Dr. Scott Riggins was great and very thorough. Cute and funny too. Which made Doug a bit jealous when I told him so. Well, I'm not dead yet, I said. Neither am I, he said. And we laughed.
And as we left the Billings Clinic, I maneuvered his wheelchair through something familiar. Wait a minute. I know these, I said. These are Amber Jean's! And I felt compelled to photograph him among her Reliquaries.

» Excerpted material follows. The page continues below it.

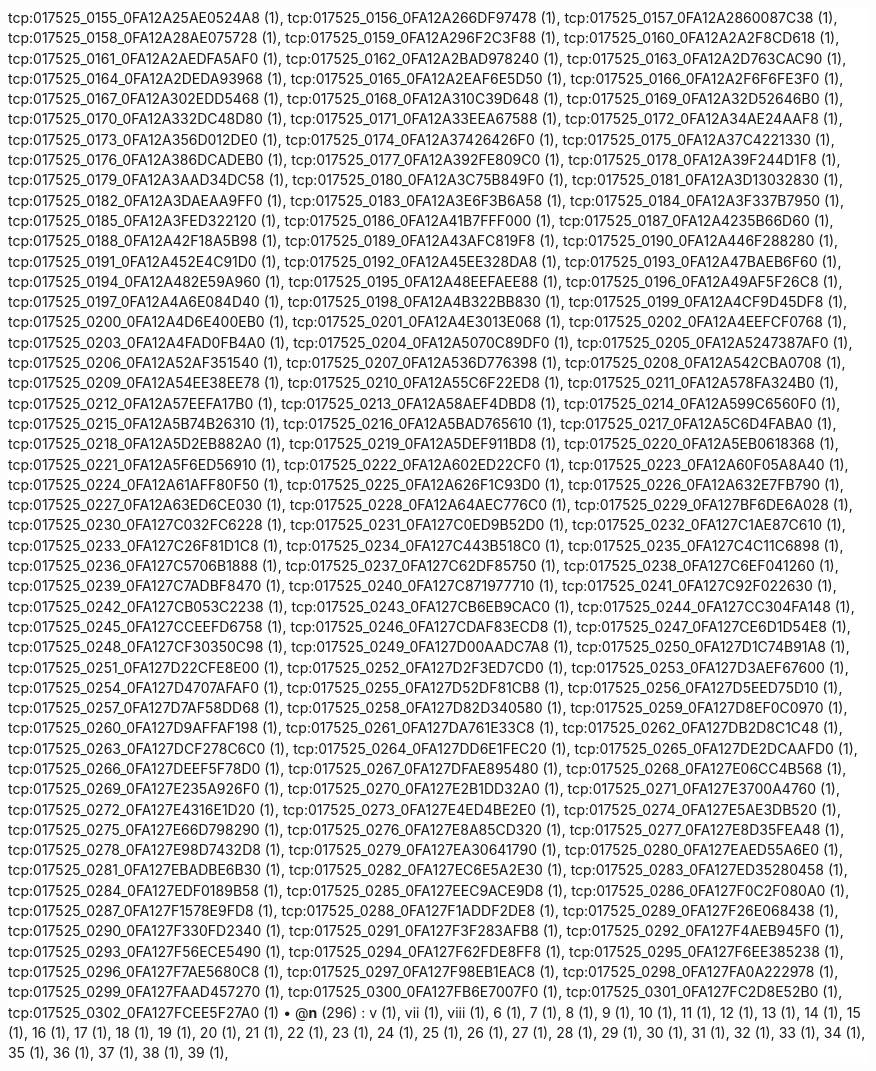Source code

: tcp:017525_0155_0FA12A25AE0524A8 (1), tcp:017525_0156_0FA12A266DF97478 (1), tcp:017525_0157_0FA12A2860087C38 (1), tcp:017525_0158_0FA12A28AE075728 (1), tcp:017525_0159_0FA12A296F2C3F88 (1), tcp:017525_0160_0FA12A2A2F8CD618 (1), tcp:017525_0161_0FA12A2AEDFA5AF0 (1), tcp:017525_0162_0FA12A2BAD978240 (1), tcp:017525_0163_0FA12A2D763CAC90 (1), tcp:017525_0164_0FA12A2DEDA93968 (1), tcp:017525_0165_0FA12A2EAF6E5D50 (1), tcp:017525_0166_0FA12A2F6F6FE3F0 (1), tcp:017525_0167_0FA12A302EDD5468 (1), tcp:017525_0168_0FA12A310C39D648 (1), tcp:017525_0169_0FA12A32D52646B0 (1), tcp:017525_0170_0FA12A332DC48D80 (1), tcp:017525_0171_0FA12A33EEA67588 (1), tcp:017525_0172_0FA12A34AE24AAF8 (1), tcp:017525_0173_0FA12A356D012DE0 (1), tcp:017525_0174_0FA12A37426426F0 (1), tcp:017525_0175_0FA12A37C4221330 (1), tcp:017525_0176_0FA12A386DCADEB0 (1), tcp:017525_0177_0FA12A392FE809C0 (1), tcp:017525_0178_0FA12A39F244D1F8 (1), tcp:017525_0179_0FA12A3AAD34DC58 (1), tcp:017525_0180_0FA12A3C75B849F0 (1), tcp:017525_0181_0FA12A3D13032830 (1), tcp:017525_0182_0FA12A3DAEAA9FF0 (1), tcp:017525_0183_0FA12A3E6F3B6A58 (1), tcp:017525_0184_0FA12A3F337B7950 (1), tcp:017525_0185_0FA12A3FED322120 (1), tcp:017525_0186_0FA12A41B7FFF000 (1), tcp:017525_0187_0FA12A4235B66D60 (1), tcp:017525_0188_0FA12A42F18A5B98 (1), tcp:017525_0189_0FA12A43AFC819F8 (1), tcp:017525_0190_0FA12A446F288280 (1), tcp:017525_0191_0FA12A452E4C91D0 (1), tcp:017525_0192_0FA12A45EE328DA8 (1), tcp:017525_0193_0FA12A47BAEB6F60 (1), tcp:017525_0194_0FA12A482E59A960 (1), tcp:017525_0195_0FA12A48EEFAEE88 (1), tcp:017525_0196_0FA12A49AF5F26C8 (1), tcp:017525_0197_0FA12A4A6E084D40 (1), tcp:017525_0198_0FA12A4B322BB830 (1), tcp:017525_0199_0FA12A4CF9D45DF8 (1), tcp:017525_0200_0FA12A4D6E400EB0 (1), tcp:017525_0201_0FA12A4E3013E068 (1), tcp:017525_0202_0FA12A4EEFCF0768 (1), tcp:017525_0203_0FA12A4FAD0FB4A0 (1), tcp:017525_0204_0FA12A5070C89DF0 (1), tcp:017525_0205_0FA12A5247387AF0 (1), tcp:017525_0206_0FA12A52AF351540 (1), tcp:017525_0207_0FA12A536D776398 (1), tcp:017525_0208_0FA12A542CBA0708 (1), tcp:017525_0209_0FA12A54EE38EE78 (1), tcp:017525_0210_0FA12A55C6F22ED8 (1), tcp:017525_0211_0FA12A578FA324B0 (1), tcp:017525_0212_0FA12A57EEFA17B0 (1), tcp:017525_0213_0FA12A58AEF4DBD8 (1), tcp:017525_0214_0FA12A599C6560F0 (1), tcp:017525_0215_0FA12A5B74B26310 (1), tcp:017525_0216_0FA12A5BAD765610 (1), tcp:017525_0217_0FA12A5C6D4FABA0 (1), tcp:017525_0218_0FA12A5D2EB882A0 (1), tcp:017525_0219_0FA12A5DEF911BD8 (1), tcp:017525_0220_0FA12A5EB0618368 (1), tcp:017525_0221_0FA12A5F6ED56910 (1), tcp:017525_0222_0FA12A602ED22CF0 (1), tcp:017525_0223_0FA12A60F05A8A40 (1), tcp:017525_0224_0FA12A61AFF80F50 (1), tcp:017525_0225_0FA12A626F1C93D0 (1), tcp:017525_0226_0FA12A632E7FB790 (1), tcp:017525_0227_0FA12A63ED6CE030 (1), tcp:017525_0228_0FA12A64AEC776C0 (1), tcp:017525_0229_0FA127BF6DE6A028 (1), tcp:017525_0230_0FA127C032FC6228 (1), tcp:017525_0231_0FA127C0ED9B52D0 (1), tcp:017525_0232_0FA127C1AE87C610 (1), tcp:017525_0233_0FA127C26F81D1C8 (1), tcp:017525_0234_0FA127C443B518C0 (1), tcp:017525_0235_0FA127C4C11C6898 (1), tcp:017525_0236_0FA127C5706B1888 (1), tcp:017525_0237_0FA127C62DF85750 (1), tcp:017525_0238_0FA127C6EF041260 (1), tcp:017525_0239_0FA127C7ADBF8470 (1), tcp:017525_0240_0FA127C871977710 (1), tcp:017525_0241_0FA127C92F022630 (1), tcp:017525_0242_0FA127CB053C2238 (1), tcp:017525_0243_0FA127CB6EB9CAC0 (1), tcp:017525_0244_0FA127CC304FA148 (1), tcp:017525_0245_0FA127CCEEFD6758 (1), tcp:017525_0246_0FA127CDAF83ECD8 (1), tcp:017525_0247_0FA127CE6D1D54E8 (1), tcp:017525_0248_0FA127CF30350C98 (1), tcp:017525_0249_0FA127D00AADC7A8 (1), tcp:017525_0250_0FA127D1C74B91A8 (1), tcp:017525_0251_0FA127D22CFE8E00 (1), tcp:017525_0252_0FA127D2F3ED7CD0 (1), tcp:017525_0253_0FA127D3AEF67600 (1), tcp:017525_0254_0FA127D4707AFAF0 (1), tcp:017525_0255_0FA127D52DF81CB8 (1), tcp:017525_0256_0FA127D5EED75D10 (1), tcp:017525_0257_0FA127D7AF58DD68 (1), tcp:017525_0258_0FA127D82D340580 (1), tcp:017525_0259_0FA127D8EF0C0970 (1), tcp:017525_0260_0FA127D9AFFAF198 (1), tcp:017525_0261_0FA127DA761E33C8 (1), tcp:017525_0262_0FA127DB2D8C1C48 (1), tcp:017525_0263_0FA127DCF278C6C0 (1), tcp:017525_0264_0FA127DD6E1FEC20 (1), tcp:017525_0265_0FA127DE2DCAAFD0 (1), tcp:017525_0266_0FA127DEEF5F78D0 (1), tcp:017525_0267_0FA127DFAE895480 (1), tcp:017525_0268_0FA127E06CC4B568 (1), tcp:017525_0269_0FA127E235A926F0 (1), tcp:017525_0270_0FA127E2B1DD32A0 (1), tcp:017525_0271_0FA127E3700A4760 (1), tcp:017525_0272_0FA127E4316E1D20 (1), tcp:017525_0273_0FA127E4ED4BE2E0 (1), tcp:017525_0274_0FA127E5AE3DB520 (1), tcp:017525_0275_0FA127E66D798290 (1), tcp:017525_0276_0FA127E8A85CD320 (1), tcp:017525_0277_0FA127E8D35FEA48 (1), tcp:017525_0278_0FA127E98D7432D8 (1), tcp:017525_0279_0FA127EA30641790 (1), tcp:017525_0280_0FA127EAED55A6E0 (1), tcp:017525_0281_0FA127EBADBE6B30 (1), tcp:017525_0282_0FA127EC6E5A2E30 (1), tcp:017525_0283_0FA127ED35280458 (1), tcp:017525_0284_0FA127EDF0189B58 (1), tcp:017525_0285_0FA127EEC9ACE9D8 (1), tcp:017525_0286_0FA127F0C2F080A0 (1), tcp:017525_0287_0FA127F1578E9FD8 (1), tcp:017525_0288_0FA127F1ADDF2DE8 (1), tcp:017525_0289_0FA127F26E068438 (1), tcp:017525_0290_0FA127F330FD2340 (1), tcp:017525_0291_0FA127F3F283AFB8 (1), tcp:017525_0292_0FA127F4AEB945F0 (1), tcp:017525_0293_0FA127F56ECE5490 (1), tcp:017525_0294_0FA127F62FDE8FF8 (1), tcp:017525_0295_0FA127F6EE385238 (1), tcp:017525_0296_0FA127F7AE5680C8 (1), tcp:017525_0297_0FA127F98EB1EAC8 (1), tcp:017525_0298_0FA127FA0A222978 (1), tcp:017525_0299_0FA127FAAD457270 (1), tcp:017525_0300_0FA127FB6E7007F0 (1), tcp:017525_0301_0FA127FC2D8E52B0 (1), tcp:017525_0302_0FA127FCEE5F27A0 (1)  •  @__n__ (296) : v (1), vii (1), viii (1), 6 (1), 7 (1), 8 (1), 9 (1), 10 (1), 11 (1), 12 (1), 13 (1), 14 (1), 15 (1), 16 (1), 17 (1), 18 (1), 19 (1), 20 (1), 21 (1), 22 (1), 23 (1), 24 (1), 25 (1), 26 (1), 27 (1), 28 (1), 29 (1), 30 (1), 31 (1), 32 (1), 33 (1), 34 (1), 35 (1), 36 (1), 37 (1), 38 (1), 39 (1),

In her own words, she describes her work: "The epiphany happened unexpectedly at the base of a tree. Struck by lightening, the tree stood twisted and torn, dead and alive, insistently bold and strikingly humble. Sap ran like tears. Crimson red streaked the black charred trunk. Nakedly exposed dead limbs savagely intermingled with the tender life-bearing leaf-filled branches. Passionate clinging …survival …acceptance …love and loss …all wrapped into the trunk of a tree made more beautiful by the scars… more majestic in its humility. I was awestruck. The powerful mixed message struck my soul and blazed my heart…charred and scarred. Instant communion… I felt deeply ALIVE. I cried. The ordinary made extraordinary…a relic holds more power for me than an idol. Existence based in experience rather than an image made in the likeness of something other. The energy emanating from a relic or the care given to a reliquary both have the potential to be captivating. The fortuitous spirit I witnessed that afternoon touched twisted triumphant places in my own soul. Split. Relic and reliquary. Raw and adorned. Shockingly disturbing and deeply comforting. Tragic and triumphant. I embrace life with its contradictions and plunge headlong into the marvel."
It was foretold almost 18 years ago that Doug would have an epiphany. We waited for it and perhaps it is still yet to come. But today, I realized this epiphany is not only Amber Jean's but mine and Doug's too.